BEGIN INPUT MATERIAL

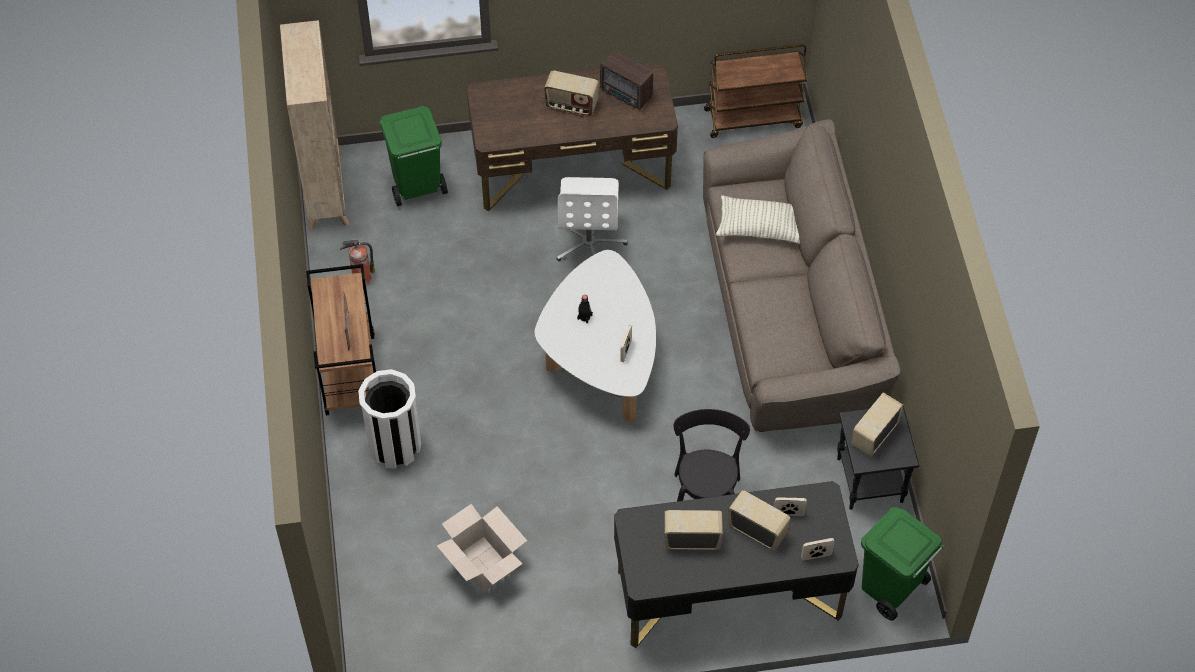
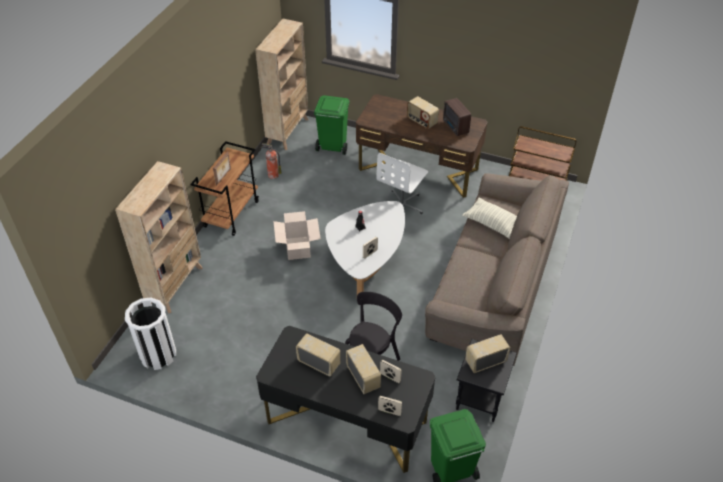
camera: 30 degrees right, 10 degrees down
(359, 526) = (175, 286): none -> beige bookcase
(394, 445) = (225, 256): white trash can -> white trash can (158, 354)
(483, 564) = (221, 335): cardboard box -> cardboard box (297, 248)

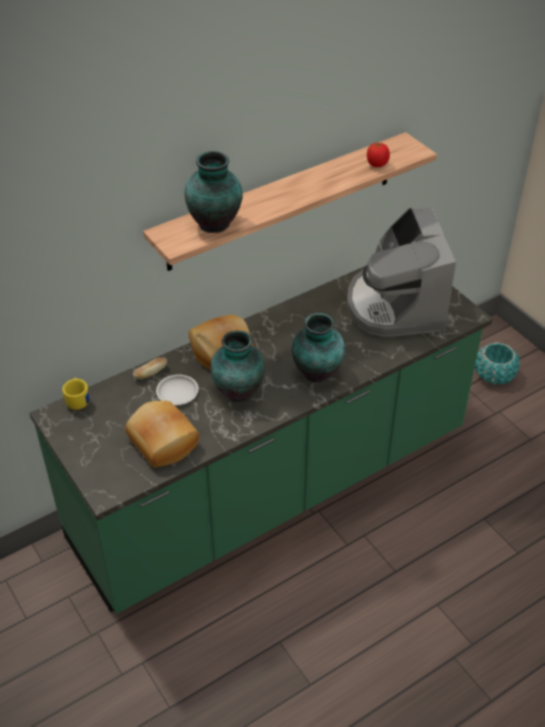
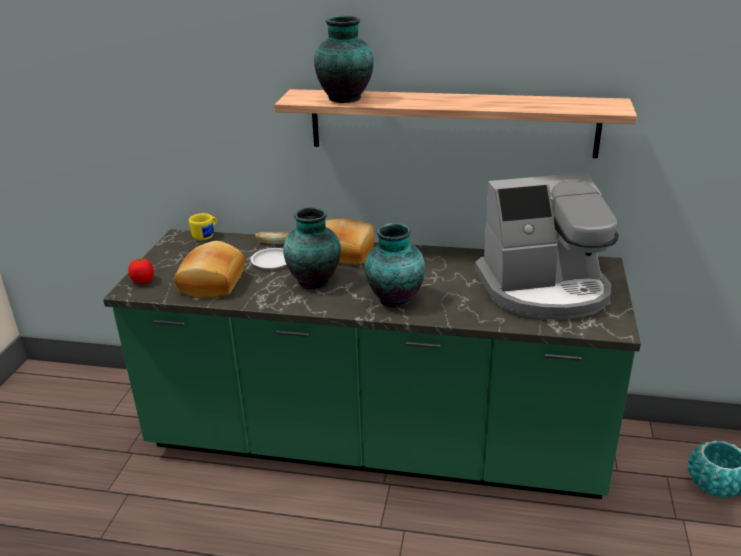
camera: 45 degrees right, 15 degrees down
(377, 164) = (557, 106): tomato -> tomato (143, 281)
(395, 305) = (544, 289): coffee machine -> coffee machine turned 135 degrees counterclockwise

END INPUT MATERIAL

WORK REQUEST: Although the records contain pictures, return only their text, exactly as written.

RESPONSE TO THE EXERCISE:
camera: 30 degrees right, 10 degrees down
(359, 526) = (175, 286): none -> beige bookcase
(394, 445) = (225, 256): white trash can -> white trash can (158, 354)
(483, 564) = (221, 335): cardboard box -> cardboard box (297, 248)

camera: 45 degrees right, 15 degrees down
(377, 164) = (557, 106): tomato -> tomato (143, 281)
(395, 305) = (544, 289): coffee machine -> coffee machine turned 135 degrees counterclockwise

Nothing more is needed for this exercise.